_The task:_ Without altering a single character, set down all of the data below.

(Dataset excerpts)
--- START ---

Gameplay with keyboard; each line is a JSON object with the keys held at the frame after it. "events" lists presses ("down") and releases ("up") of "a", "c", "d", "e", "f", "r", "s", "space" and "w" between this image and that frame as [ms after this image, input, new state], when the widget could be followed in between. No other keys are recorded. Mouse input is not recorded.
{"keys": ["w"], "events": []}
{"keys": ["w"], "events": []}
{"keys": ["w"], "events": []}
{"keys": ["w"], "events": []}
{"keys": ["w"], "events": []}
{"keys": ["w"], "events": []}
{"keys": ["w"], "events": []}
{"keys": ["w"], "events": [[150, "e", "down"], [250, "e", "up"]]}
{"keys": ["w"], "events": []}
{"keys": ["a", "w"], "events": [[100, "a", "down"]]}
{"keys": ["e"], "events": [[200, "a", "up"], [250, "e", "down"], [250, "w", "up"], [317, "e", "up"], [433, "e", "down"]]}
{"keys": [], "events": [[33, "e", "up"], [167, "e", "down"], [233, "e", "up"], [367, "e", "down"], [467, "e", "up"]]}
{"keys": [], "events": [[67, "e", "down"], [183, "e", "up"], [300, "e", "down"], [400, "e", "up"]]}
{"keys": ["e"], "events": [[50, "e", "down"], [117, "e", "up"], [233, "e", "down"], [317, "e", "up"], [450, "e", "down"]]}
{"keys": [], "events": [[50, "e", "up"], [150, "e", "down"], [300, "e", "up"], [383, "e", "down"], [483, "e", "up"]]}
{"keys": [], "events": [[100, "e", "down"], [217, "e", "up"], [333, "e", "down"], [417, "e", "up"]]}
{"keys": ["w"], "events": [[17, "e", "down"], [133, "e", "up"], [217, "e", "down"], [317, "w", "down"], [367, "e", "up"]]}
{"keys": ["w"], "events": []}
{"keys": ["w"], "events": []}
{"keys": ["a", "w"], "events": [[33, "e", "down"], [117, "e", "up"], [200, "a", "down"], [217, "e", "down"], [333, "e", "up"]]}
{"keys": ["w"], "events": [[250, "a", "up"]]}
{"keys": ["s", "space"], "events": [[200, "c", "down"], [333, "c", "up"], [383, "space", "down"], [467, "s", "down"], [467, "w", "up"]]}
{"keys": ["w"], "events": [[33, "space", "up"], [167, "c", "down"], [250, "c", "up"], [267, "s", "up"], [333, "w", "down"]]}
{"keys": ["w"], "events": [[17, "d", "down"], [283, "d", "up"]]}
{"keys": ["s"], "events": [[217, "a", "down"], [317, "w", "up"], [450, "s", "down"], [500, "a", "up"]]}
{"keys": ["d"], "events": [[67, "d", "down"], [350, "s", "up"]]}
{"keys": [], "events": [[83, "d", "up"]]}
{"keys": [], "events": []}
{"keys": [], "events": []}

--- END ---

_The completed task:_
Gameplay with keyboard; each line is a JSON object with the keys held at the frame after it. "events" lists presses ("down") and releases ("up") of "a", "c", "d", "e", "f", "r", "s", "space" and "w" between this image and that frame as [ms after this image, input, new state], when the widget could be followed in between. No other keys are recorded. Mouse input is not recorded.
{"keys": ["w"], "events": []}
{"keys": ["w"], "events": []}
{"keys": ["w"], "events": []}
{"keys": ["w"], "events": []}
{"keys": ["w"], "events": []}
{"keys": ["w"], "events": []}
{"keys": ["w"], "events": []}
{"keys": ["w"], "events": [[150, "e", "down"], [250, "e", "up"]]}
{"keys": ["w"], "events": []}
{"keys": ["a", "w"], "events": [[100, "a", "down"]]}
{"keys": ["e"], "events": [[200, "a", "up"], [250, "e", "down"], [250, "w", "up"], [317, "e", "up"], [433, "e", "down"]]}
{"keys": [], "events": [[33, "e", "up"], [167, "e", "down"], [233, "e", "up"], [367, "e", "down"], [467, "e", "up"]]}
{"keys": [], "events": [[67, "e", "down"], [183, "e", "up"], [300, "e", "down"], [400, "e", "up"]]}
{"keys": ["e"], "events": [[50, "e", "down"], [117, "e", "up"], [233, "e", "down"], [317, "e", "up"], [450, "e", "down"]]}
{"keys": [], "events": [[50, "e", "up"], [150, "e", "down"], [300, "e", "up"], [383, "e", "down"], [483, "e", "up"]]}
{"keys": [], "events": [[100, "e", "down"], [217, "e", "up"], [333, "e", "down"], [417, "e", "up"]]}
{"keys": ["w"], "events": [[17, "e", "down"], [133, "e", "up"], [217, "e", "down"], [317, "w", "down"], [367, "e", "up"]]}
{"keys": ["w"], "events": []}
{"keys": ["w"], "events": []}
{"keys": ["a", "w"], "events": [[33, "e", "down"], [117, "e", "up"], [200, "a", "down"], [217, "e", "down"], [333, "e", "up"]]}
{"keys": ["w"], "events": [[250, "a", "up"]]}
{"keys": ["s", "space"], "events": [[200, "c", "down"], [333, "c", "up"], [383, "space", "down"], [467, "s", "down"], [467, "w", "up"]]}
{"keys": ["w"], "events": [[33, "space", "up"], [167, "c", "down"], [250, "c", "up"], [267, "s", "up"], [333, "w", "down"]]}
{"keys": ["w"], "events": [[17, "d", "down"], [283, "d", "up"]]}
{"keys": ["s"], "events": [[217, "a", "down"], [317, "w", "up"], [450, "s", "down"], [500, "a", "up"]]}
{"keys": ["d"], "events": [[67, "d", "down"], [350, "s", "up"]]}
{"keys": [], "events": [[83, "d", "up"]]}
{"keys": [], "events": []}
{"keys": [], "events": []}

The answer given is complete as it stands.